When we realize dangers exist, we take precautions. Even extreme risk-takers (firemen, sky-divers, mountain climbers) prepare well to avoid harm while doing dangerous things.
Forewarned is forearmed. "Praemunitas, praemonitas."
Some dangers are very easy to recognize because they are direct, immediate, and obvious. Parents play an important role in teaching children the obvious dangers to avoid.
Other dangers (such as chemical and mechanical) are not easily seen, but, once identified, societies can create laws designed for the common good. For example, when the dangers of DDT, PCBs, lead-based paint, and asbestos were finally understood, these were banned in the United States. When cars or tires are found to have mechanical defects, our consumer laws now require the manufacturers to recall them, to fix them or replace them.
Assume advertisers will intensify the good about their product; but, also assume that they will downplay the bad.
Don't expect advertisers to inform you of the harms involved, unless they are forced to do so, often by a disclosure law or a government regulation. In the United States, most existing disclosure laws about these direct, immediate, and obvious harms went into effect during the consumer reforms of the 1970s or before. Not every nation has such laws, nor do the American laws cover everything, nor are they adequately enforced. But, some protections (especially health and safety) are offered by such restrictions and warnings.
However, unrecognized harmful consequences still exist -- for the individual and for a wider society --because they are often indirect, delayed and not obvious.
Critics of advertising
(although they recognize the useful aspects of advertising) are basically concerned
with the harmful consequences, the disadvantages, the unwanted and unintended
"side-effects."
Most critics focus on the direct and obvious harms to the individual,
often subjective: being annoyed
by too many ads; being offended
by vulgarity, sexism, racism; being deceived,
or misled, being taken advantage of, or losing money.
Other critics deal with the indirect and less obvious harms to the individual: personal problems psychological harm (frustration, envy, discontent), family stress, debt cycle, health and obesity) to the individual and the family.
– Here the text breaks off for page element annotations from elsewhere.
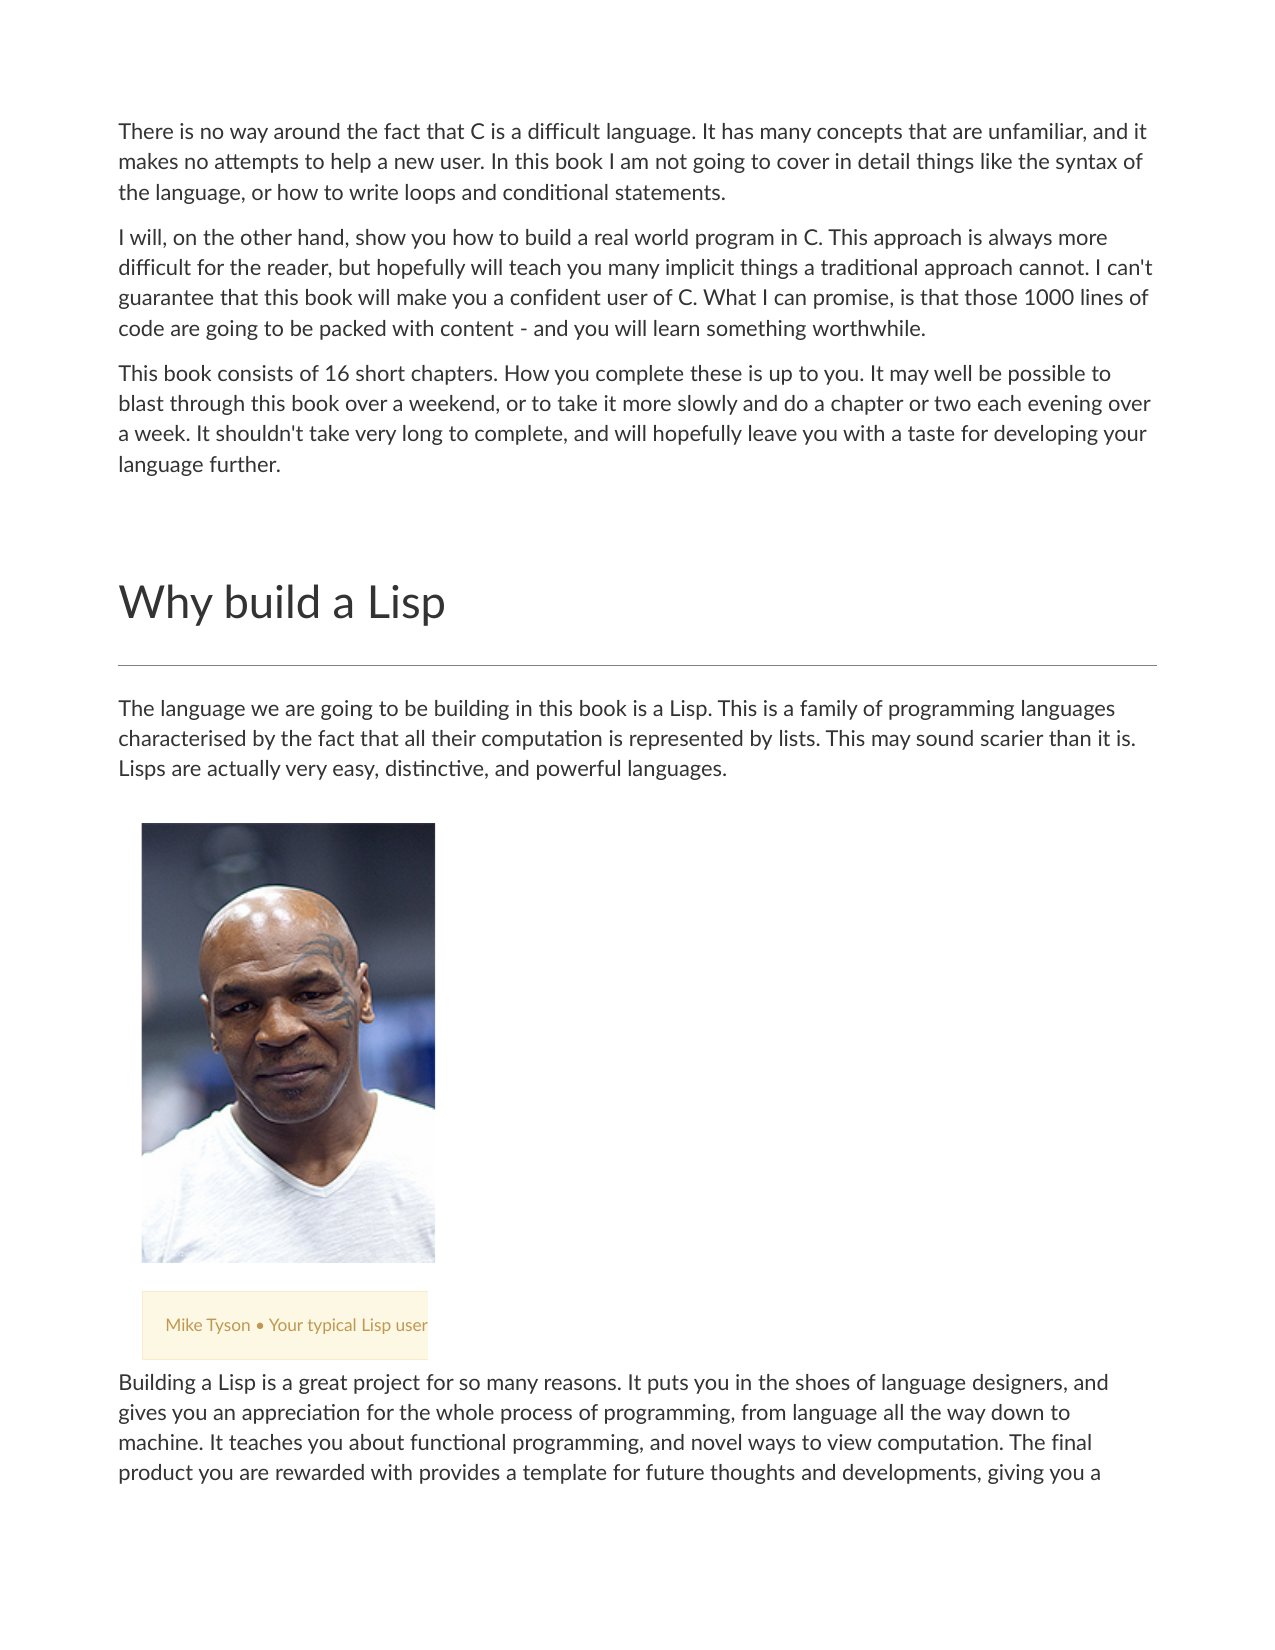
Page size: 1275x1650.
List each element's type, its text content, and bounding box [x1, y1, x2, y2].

picture [141, 823, 436, 1263]
text This book consists of 16 short chapters. How you complete these is up to you. It may well be possible to blast through this book over a weekend, or to take it more slowly and do a chapter or two each evening over a week. It shouldn't take very long to complete, and will hopefully leave you with a taste for developing your language further. [118, 360, 1157, 477]
text Mike Tyson • Your typical Lisp user [143, 1291, 1133, 1359]
text I will, on the other hand, show you how to build a real world program in C. This approach is always more difficult for the reader, but hopefully will teach you many implicit things a traditional approach cannot. I can't guarantee that this book will make you a confident user of C. What I can promise, is that those 1000 lines of code are going to be packed with content - and you will learn something worthwhile. [118, 224, 1157, 341]
text The language we are going to be building in this book is a Lisp. This is a family of programming languages characterised by the fact that all their computation is represented by lists. This may sound scarier than it is. Lisps are actually very easy, distinctive, and powerful languages. [118, 694, 1157, 781]
subtitle Why build a Lisp [118, 574, 1157, 629]
text Building a Lisp is a great project for so many reasons. It puts you in the shoes of language designers, and gives you an appreciation for the whole process of programming, from language all the way down to machine. It teaches you about functional programming, and novel ways to view computation. The final product you are rewarded with provides a template for future thoughts and developments, giving you a [118, 1369, 1157, 1485]
text There is no way around the fact that C is a difficult language. It has many concepts that are unfamiliar, and it makes no attempts to help a new user. In this book I am not going to cover in detail things like the syntax of the language, or how to write loops and conditional statements. [118, 118, 1157, 204]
For example, in 2003, there were 1.6 million personal bankruptcies, an increase of 10% over the previous year, due primarily, according to analysts, to the delayed results of the spending spree of the late 1990s and the subsequent economic recession.
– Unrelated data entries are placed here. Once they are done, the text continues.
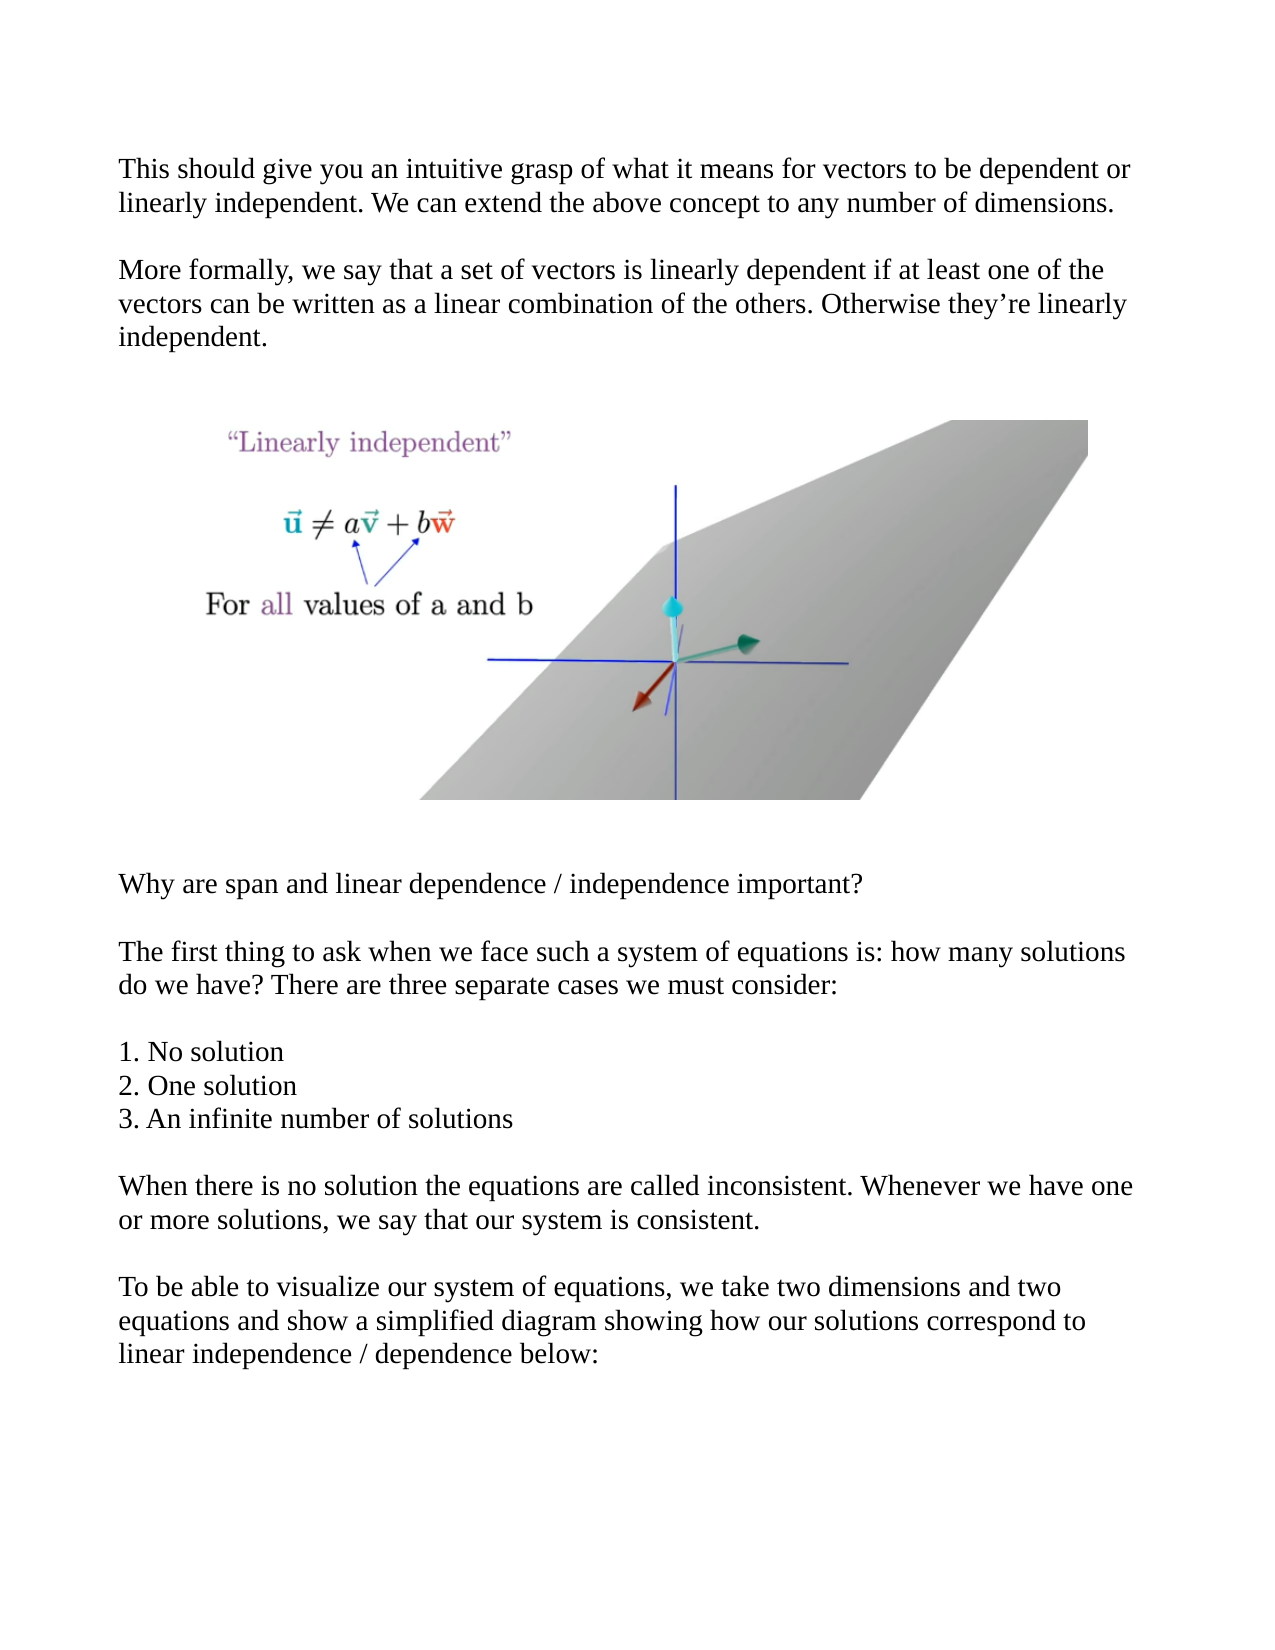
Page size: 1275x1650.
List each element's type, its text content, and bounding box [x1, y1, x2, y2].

text 2. One solution [118, 1068, 1157, 1101]
text More formally, we say that a set of vectors is linearly dependent if at least one of the vectors can be written as a linear combination of the others. Otherwise they’re linearly independent. [118, 252, 1157, 353]
text When there is no solution the equations are called inconsistent. Whenever we have one or more solutions, we say that our system is consistent. [118, 1168, 1157, 1236]
text 3. An infinite number of solutions [118, 1101, 1157, 1135]
text Why are span and linear dependence / independence important? [118, 867, 1157, 900]
text The first thing to ask when we face such a system of equations is: how many solutions do we have? There are three separate cases we must consider: [118, 934, 1157, 1001]
text To be able to visualize our system of equations, we take two dimensions and two equations and show a simplified diagram showing how our solutions correspond to linear independence / dependence below: [118, 1269, 1157, 1370]
text 1. No solution [118, 1034, 1157, 1068]
text This should give you an intuitive grasp of what it means for vectors to be dependent or linearly independent. We can extend the above concept to any number of dimensions. [118, 152, 1157, 219]
picture [187, 420, 1088, 800]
Teachers and students need to identify their own opinions and
feelings, to sort out these "harms" by kind
(direct or indirect, immediate or delayed, possible
or probable) and degree (from minor
annoyances to major danger), to recognize overlaps and omissions, and borderline
cases.
Diagnosis of "what's wrong" may help a prognosis of "what to
do."
Many harmful consequences to society can come from seemingly "invisible" causes, unseen, less obvious, less visible because they are gradual, cumulative, slowly developing over the long term. Consider some of the subtle indirect "hidden harms" of ads, such as: Environmental Problems (consumption, waste, destruction of natural resources, pollution); Social Justice (issues about affluence and poverty; "Haves" and "Have-Nots"); and the negative effects of Materialism (both from a religious and secular view).